So here I am, at home, a full week after having been laid off. (No, it wasn't for noding at work -- the reasons were complicated, and not worth wasting nodespace on.) There's been a lot of poring over want ads and employment web sites, and much email has gone out from me with my résumé attached. But if I were to spend my full waking day (while my wife's at work, anyhow) doing that, all the postings would start blurring together after a while, and I'd probably miss something good.

So I've been finding other things to do to keep my mind fresh and to keep myself from getting too discouraged too quickly. In no particular order...

Actually, I haven't done much of this, though I can think of several worthwhile things. Ironically, though I now have plenty of time for noding, I've lost the urge. I guess it says something about my work ethic that I had no problem with noding on someone else's time, but I do have a problem with noding on my own time. (Or maybe it's just that far too many of these pages take too damn long to load over this HPB's dialup connection...)

Do that housework that's been begging to be done.
And I'm not referring to doing the dishes and laundry. I mean extracting the tree growing in the gutter and painting over those stains on the walls. Anything to keep busy, do something that needed doing, and to keep from thinking about why you got yourself canned in the first place.

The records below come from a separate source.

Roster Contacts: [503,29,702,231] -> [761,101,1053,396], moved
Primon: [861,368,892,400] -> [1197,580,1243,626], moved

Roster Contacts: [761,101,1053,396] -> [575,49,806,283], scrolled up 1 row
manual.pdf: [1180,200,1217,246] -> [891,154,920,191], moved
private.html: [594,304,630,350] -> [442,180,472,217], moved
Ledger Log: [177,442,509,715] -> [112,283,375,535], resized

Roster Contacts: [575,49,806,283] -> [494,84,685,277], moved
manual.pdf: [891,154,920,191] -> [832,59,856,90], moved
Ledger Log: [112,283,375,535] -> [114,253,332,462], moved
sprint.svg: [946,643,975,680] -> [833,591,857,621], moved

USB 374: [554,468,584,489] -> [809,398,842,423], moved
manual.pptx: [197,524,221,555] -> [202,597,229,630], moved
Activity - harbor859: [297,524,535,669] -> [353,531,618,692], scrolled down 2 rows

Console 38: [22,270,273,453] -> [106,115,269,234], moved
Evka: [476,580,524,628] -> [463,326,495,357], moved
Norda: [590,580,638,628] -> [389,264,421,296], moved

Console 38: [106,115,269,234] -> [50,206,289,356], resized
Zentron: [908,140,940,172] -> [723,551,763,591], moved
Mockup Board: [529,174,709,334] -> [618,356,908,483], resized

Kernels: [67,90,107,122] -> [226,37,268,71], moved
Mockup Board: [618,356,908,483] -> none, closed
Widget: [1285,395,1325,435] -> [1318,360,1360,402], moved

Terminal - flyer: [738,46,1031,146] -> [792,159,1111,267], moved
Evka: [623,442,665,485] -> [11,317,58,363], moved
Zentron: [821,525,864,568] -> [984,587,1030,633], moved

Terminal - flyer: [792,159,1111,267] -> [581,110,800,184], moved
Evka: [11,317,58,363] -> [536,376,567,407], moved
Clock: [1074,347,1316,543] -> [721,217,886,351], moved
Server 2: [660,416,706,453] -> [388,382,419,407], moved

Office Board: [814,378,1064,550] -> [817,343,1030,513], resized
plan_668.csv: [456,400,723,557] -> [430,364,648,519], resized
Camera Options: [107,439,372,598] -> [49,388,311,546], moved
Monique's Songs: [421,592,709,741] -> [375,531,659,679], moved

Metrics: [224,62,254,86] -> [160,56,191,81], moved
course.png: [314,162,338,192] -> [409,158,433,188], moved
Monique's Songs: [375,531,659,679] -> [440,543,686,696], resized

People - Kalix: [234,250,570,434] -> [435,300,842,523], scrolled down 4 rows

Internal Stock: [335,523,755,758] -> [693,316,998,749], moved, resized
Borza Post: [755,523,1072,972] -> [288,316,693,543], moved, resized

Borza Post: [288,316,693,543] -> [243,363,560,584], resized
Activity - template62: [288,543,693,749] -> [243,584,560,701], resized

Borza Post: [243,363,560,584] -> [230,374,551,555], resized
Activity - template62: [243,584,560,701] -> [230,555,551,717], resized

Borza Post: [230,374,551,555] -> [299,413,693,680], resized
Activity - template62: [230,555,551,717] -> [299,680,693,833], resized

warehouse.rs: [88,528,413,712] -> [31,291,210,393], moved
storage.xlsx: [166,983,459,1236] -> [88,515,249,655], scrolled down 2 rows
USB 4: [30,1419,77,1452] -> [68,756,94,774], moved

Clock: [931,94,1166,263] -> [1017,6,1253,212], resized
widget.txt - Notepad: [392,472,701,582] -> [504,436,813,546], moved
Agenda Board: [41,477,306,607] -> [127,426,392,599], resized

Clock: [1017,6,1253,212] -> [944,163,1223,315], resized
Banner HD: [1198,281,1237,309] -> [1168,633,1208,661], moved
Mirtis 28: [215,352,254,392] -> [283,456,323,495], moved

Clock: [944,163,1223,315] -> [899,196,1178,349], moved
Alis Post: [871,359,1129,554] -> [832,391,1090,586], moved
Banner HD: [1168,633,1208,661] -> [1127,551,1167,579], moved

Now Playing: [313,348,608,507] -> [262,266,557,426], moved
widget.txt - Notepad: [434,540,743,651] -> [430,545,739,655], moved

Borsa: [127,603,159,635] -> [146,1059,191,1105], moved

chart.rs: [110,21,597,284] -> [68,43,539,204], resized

Write a letter of protest to your former boss.
This isn't a letter that ever needs to be actually sent (particularly if your boss otherwise holds no ill will toward you and will be a valuable reference), but if you feel at all wronged, vent. Set it down, for your eyes only, and set down in excruciating detail every little grievance you ever had with your former job, particularly the events which led to your firing.

As long as all of your time is your own, take advantage of that fact. I've got a third-party Novell certification exam study guide and the Llama Book on hand for whenever I feel like reading a physical book instead of my computer screen.

Figure out what you're worth.
Particularly for IT folks who held the same job for a couple of years, market forces may have pushed up the average salary for a person with your experience. After talking to a couple of recruiters today, I discovered that I may be being passed over partly because I've been stating too low a figure for my expected salary, given my skill set and years of experience. Undervaluing yourself is a great way to tell people that you don't have enough self-confidence to do a good job.

Unemployment ain't fun, not by a long shot. Even so, your every waking moment doesn't have to be devoted directly to job hunting.